O aspecto mais perturbador é que tudo isto acontece, na maioria das vezes, sem que a própria pessoa tenha podido decidir sobre o que aceitaria ou recusaria nessas circunstâncias. Quem entra em estado vegetativo ou em demência avançada já não decide. As decisões passam para familiares e profissionais, muitas vezes sob enorme pressão emocional, social e jurídica, numa lógica de “fazer tudo” mesmo quando esse “tudo” já não acrescenta nada em termos de qualidade de vida, apenas adia o desfecho inevitável. A lei oferece instrumentos para evitar este cenário, nomeadamente o testamento vital e a possibilidade de designar um procurador de cuidados de saúde, mas a sua utilização continua muito limitada. Falta informação, falta apoio para preencher estes documentos e falta, sobretudo, a coragem coletiva de admitir que a recusa de tratamentos desproporcionados pode ser uma forma de respeito pela pessoa e pela sua dignidade.

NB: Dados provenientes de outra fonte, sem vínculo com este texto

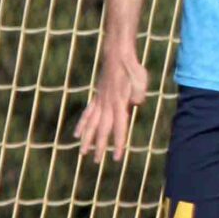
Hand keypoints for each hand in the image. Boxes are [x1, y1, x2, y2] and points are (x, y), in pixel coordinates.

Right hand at [76, 46, 148, 162]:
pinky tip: (76, 134)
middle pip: (102, 130)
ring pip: (92, 124)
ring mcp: (100, 102)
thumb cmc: (133, 69)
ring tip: (82, 153)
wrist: (118, 55)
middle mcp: (107, 105)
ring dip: (87, 139)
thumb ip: (138, 95)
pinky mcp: (97, 97)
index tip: (116, 158)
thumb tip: (134, 104)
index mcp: (119, 104)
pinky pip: (87, 114)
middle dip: (100, 147)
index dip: (118, 143)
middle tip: (96, 162)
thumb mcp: (141, 81)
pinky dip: (82, 124)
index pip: (119, 128)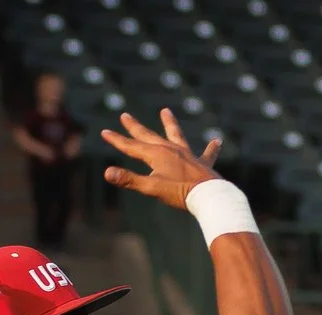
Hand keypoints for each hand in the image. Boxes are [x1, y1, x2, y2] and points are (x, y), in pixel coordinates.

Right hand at [102, 109, 223, 210]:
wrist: (208, 195)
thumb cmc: (179, 192)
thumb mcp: (151, 188)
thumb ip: (129, 179)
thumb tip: (107, 172)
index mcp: (157, 155)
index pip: (131, 146)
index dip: (116, 140)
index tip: (104, 132)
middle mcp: (171, 150)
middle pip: (149, 136)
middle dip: (135, 127)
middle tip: (125, 115)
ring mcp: (187, 155)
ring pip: (176, 135)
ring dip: (170, 123)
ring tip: (166, 111)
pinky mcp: (202, 164)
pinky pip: (207, 154)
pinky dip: (211, 148)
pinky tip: (217, 141)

É por isso que esta discussão não pode continuar a ser evitada. Manter, durante muitos anos, pessoas em estados irreversíveis de ausência de consciência não honra necessariamente a vida, não melhora a sociedade e não é eticamente neutro. Serve interesses económicos, consome recursos que poderiam ser dirigidos para cuidados verdadeiramente terapêuticos ou preventivos e transfere sofrimento para famílias inteiras. A existência do testamento vital demonstra que o legislador reconhece o problema e admite o direito a colocar limites, mas falta coragem social e política para assumir plenamente as implicações desse reconhecimento nas práticas clínicas, nos protocolos institucionais e na organização dos cuidados.

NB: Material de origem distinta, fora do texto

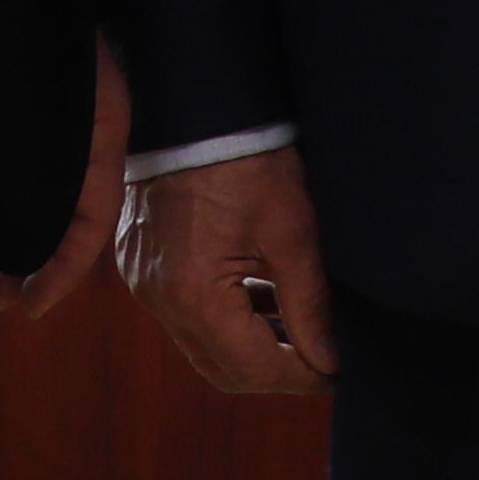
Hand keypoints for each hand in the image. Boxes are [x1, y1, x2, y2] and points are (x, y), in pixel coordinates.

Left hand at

A conclusão é exigente, mas não precisa de ser dramática: todos devíamos ponderar seriamente a elaboração de um testamento vital, declarando, de forma informada, que tipo de intervenções aceitamos ou recusamos em situações de irreversibilidade, qual o limite que colocamos a meios invasivos de suporte artificial de funções vitais e que papel queremos atribuir aos cuidados paliativos no fim de vida. A eventual inclusão de opções como a eutanásia medicamente assistida é, hoje, objeto de debate e de regulamentação própria, e não deve ser confundida com o simples exercício do direito a recusar tratamentos desproporcionados.
Longe de ser um gesto de desumanidade, trata-se de responsabilidade individual e coletiva, de clarificar preferências para não deixar decisões impossíveis nas mãos de terceiros em momentos de crise.
Continuar a afirmar que se está a “defender a vida” enquanto, na prática, se prolongam de forma industrial estados de morte prolongada é uma forma de dissonância moral. Quem se recusa a discutir este tema não está necessariamente a proteger valores; muitas vezes está apenas a recusar olhar de frente para a tensão entre números, lei e realidade concreta de milhares de pessoas e famílias, adiando uma conversa que o envelhecimento acelerado da sociedade portuguesa tornará cada vez mais urgente.